I squeezed her hand into mine and kept reading.

“Round and round a little boat,

No bigger than your hand.

Out in the ocean,

Far away from land…”

 

#476 The Joy of Jumping

Today was a fabulous day. And the most of it was spent at home.

My wish of having a real low-key, family-fuelled and catch-up weekend at home was fulfilled these last two days. Last night was super-chilled, and likewise it was all about us three even before the blinds were opened on this lazy Sunday morning.

Cuddling in bed, even taking silly selfies! Laying about ’til 10am.

Then doing not only a fun but family-oriented task, but ticking off a huge, massive, GINORMOUS to-do that has been staring at us in the face since we packed the 3 large boxes into the garage about 3 months ago.

We finally put together baby girl’s trampoline.

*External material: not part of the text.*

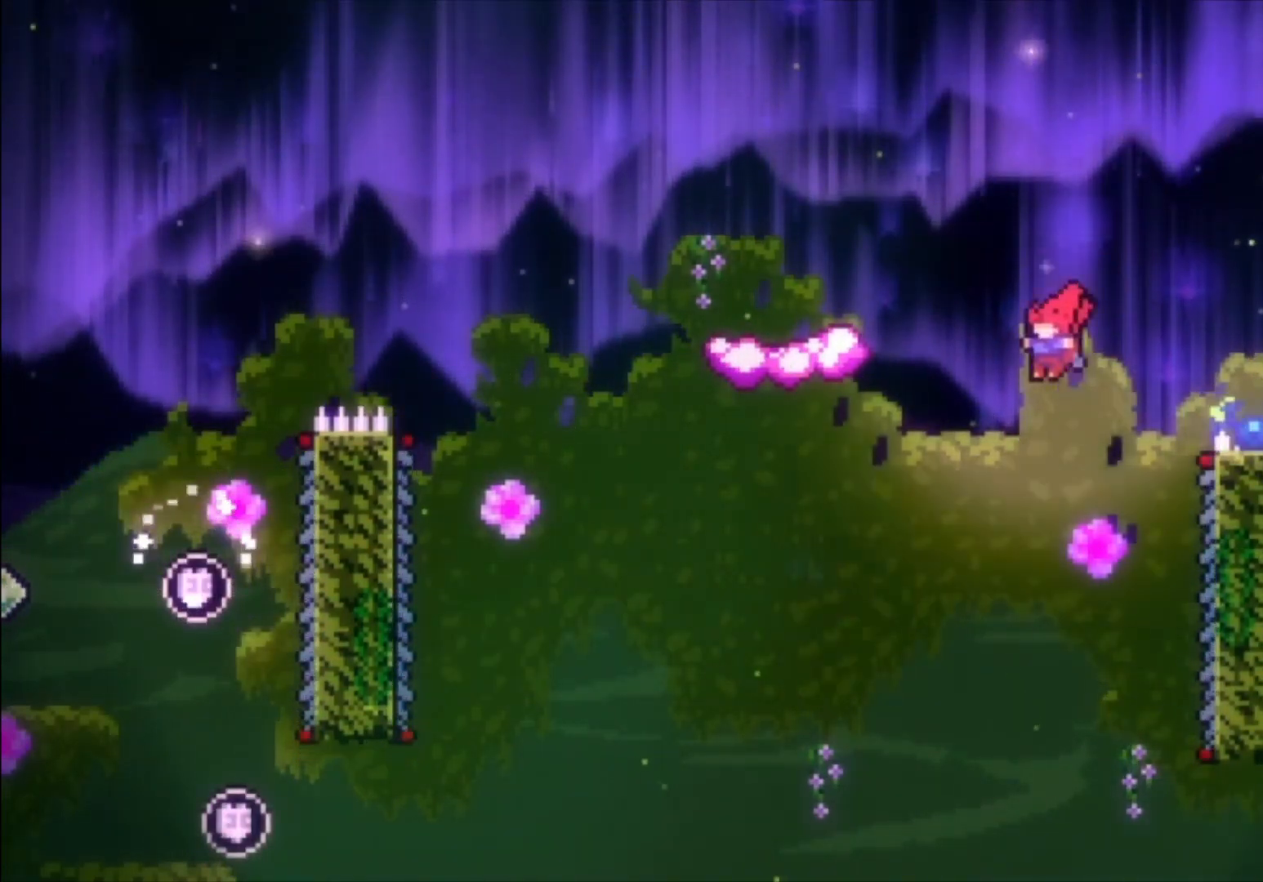
{"buttons": [], "left_stick": "left", "events": [[33, "X", "down"], [233, "X", "up"]]}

It’s not that we didn’t want to – as always, it was lack of time and opportunity. Always busy, always working. You need two people to construct it, and finding a spare 2 hours to do it, when we didn’t already have plans or there was something more pressing, especially in light of daylight savings ending (pardon the pun), was proving really, really hard.

But today… we did it. 3 hours worth of constructing, some light snacks in between, baby girl stealing springs from us, and then nearly screwing up the poles in the final installation… but we did it baby.

IMAG4328

This girl, is going to jump to the sky in that thing. It’s not just the fact that I’m so grateful this big job is finally complete, but that huge yellow thing in our backyard, is tangible proof that today was enjoyed by all.

It was actually, the BEST day.

#448 Early night

So, it’s 11:40pm as I write this. Clearly, I’M still up.

But, what makes the difference is I have had alone time since 10pm. This hasn’t happened in a LONG TIME.

For the first time in Forever… wait, I sound like a Disney movie. Start again.

For the first time in a LONG TIME, I managed to put baby girl down earlier than usual, since she missed her nap today, went to bed LATE last night, and also spent the previous night restless and unwell since she was complaining of a sore throat.

She went to bed with chills last night, she had two doses of medication during the day to thwart that and her sore throat off, and on top of all of that, being so unwell, she ate very little.

All in all, after her warm bath, she was tired. She was ready for bed.

So my reasons for being free don’t come from the best circumstance. But, now with her sound asleep (fingers crossed), I have been doing my thing – drinking camomile, writing lists, messaging sis, journal writing, and googling, and I haven’t even finished yet.

Just a bit more. A bit more of ‘me time.’ And then I too, will have an early night.

12am instead of 1am. It’s a Mum’s life.

#320 3 generations on the bed

A continuation of an earlier post.

Last night Mum stayed with my sister during Dad’s first overnight hospital stay.

Tonight, it was our turn.

We had already passed on our “sweet dreams” and well wishes for the night to her, with baby girl repeatedly confirming that Baka, was indeed sleeping next door to her, and followed that with several hugs and kisses.

I was tidying around the house and went into baby girl’s room when I heard my Mum’s loud laughter. I moved around the room, and it happened again. I grinned. “You ok in there?”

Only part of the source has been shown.